Несмотря на богатый потенциал культуры, крупные микробиологические предприятия-производители глюконатов или лимонной кислоты ориентированы на монопродукт и страдают от неравномерного сбыта продукции. Заводы лимонной кислоты имеют максимальный сбыт в летний период. Производство глюконатов меньше по объемам выпускаемой продукции, из-за чего себестоимость производства высокая.

Необходимо также учесть, что микробиологическое производство практически не может совмещать разные культуры на одних производственых площадях, так как это приводит к взаимному инфицированию. В данном случае предложение рассматривает расширение ассортимента выпускаемой продукции лишь за счет использования возможностей одной и той же культуры В осенне-зимне-весенний период заводы лимонной кислоты могут производить глюконаты и цитраты, сроки хранения которых от 3 до 10 лет, в отличие от кратковременной сохранности лимонной кислоты (срок годности пищевой лимонной кислоты моногидрата 6 месяцев). Производства глюконатов, глюконовой кислоты и глюконолактонов могут расширить ассортимент за счет выпуска лимонной кислоты и ее солей в летнее время

По заявляемому способу после окончания первой фазы биосинтеза в среде остается после подготовки к следующей фазе около 10 г/л глюконата. Этот глюконат не является побочным продуктом и отходом в синтезе лимонной кислоты, так как служит метаболитом в этом синтезе и практически полностью утилизируется к концу процесса (фиг. 2, зависимость 1; зависимости 2,3,4 отражают, соответственно, изменение концентраций щавелевой, яблочной, янтарной кислот во время биосинтеза). Содержание лимонной кислоты в сумме кислот биосинтеза составляет 96-99% [4].

В начальной стадии биосинтеза вводят соль марганца и кукурузный экстракт, так как известно [3, 5], что в концентрации от 0,0001 до 0,0004 мас.% марганец резко снижает скорость образования лимонной кислоты. При переходе ко второй фазе процесса, биосинтезу лимонной кислоты, по заявляемому способу предусмотрено разбавление за счет отъемов и доливов в 10-30 раз и приведение концентрации марганца к оптимальной для биосинтеза лимонной кислоты.

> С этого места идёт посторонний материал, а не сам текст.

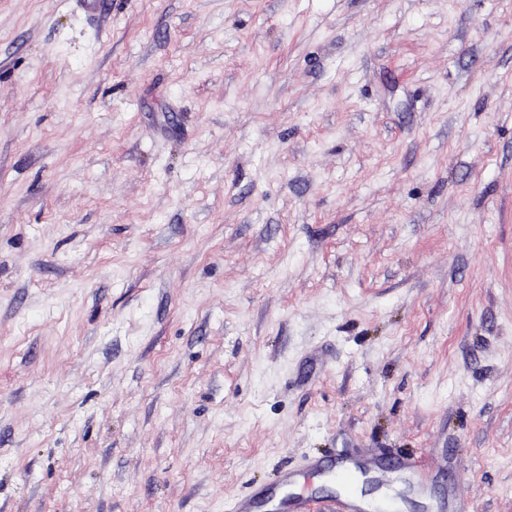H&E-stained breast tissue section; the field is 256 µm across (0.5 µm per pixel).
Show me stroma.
I'll return each mask as SVG.
<instances>
[{"instance_id": "obj_1", "label": "stroma", "mask_w": 512, "mask_h": 512, "mask_svg": "<svg viewBox=\"0 0 512 512\" xmlns=\"http://www.w3.org/2000/svg\"><path fill=\"white\" fill-rule=\"evenodd\" d=\"M403 452L512 512V0H0V512Z\"/></svg>"}]
</instances>
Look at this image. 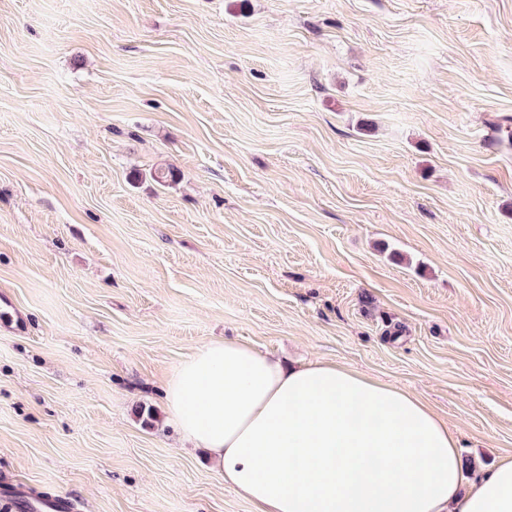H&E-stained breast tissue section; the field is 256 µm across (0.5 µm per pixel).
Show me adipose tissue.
Instances as JSON below:
<instances>
[{"mask_svg":"<svg viewBox=\"0 0 512 512\" xmlns=\"http://www.w3.org/2000/svg\"><path fill=\"white\" fill-rule=\"evenodd\" d=\"M182 439L257 512H512V457L464 490L457 440L421 398L333 363L213 341L165 387Z\"/></svg>","mask_w":512,"mask_h":512,"instance_id":"adipose-tissue-1","label":"adipose tissue"}]
</instances>
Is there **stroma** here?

Следует также отметить известное своеобразие глюконата кальция, позволяющее вести процесс при концентрациях его, превышающих насыщение. Это соединение трудно растворяется при 20 - 30^oC, но легко образует пересыщенные растворы. Растворимость глюконата кальция при 30^oC около 40 г/л [4], то есть выше этой концентрации соль должна находиться в осадке, что может создавать сложности в массообмене. Практически же этого не происходит. Фиг. 3 иллюстрирует, что при концентрации ниже 100 г/л глюконат кальция в условиях биосинтеза находится в растворе. Об этом свидетельствует равномерный, закономерный ход зависимостей 1-4 содержания препарата в культуральной жидкости от времени ферментации. Лишь после 106-110 г/л результаты анализа становятся недостоверными, что объясняется присутствием в анализируемой пробе большего или меньшего количества осадка глюконата.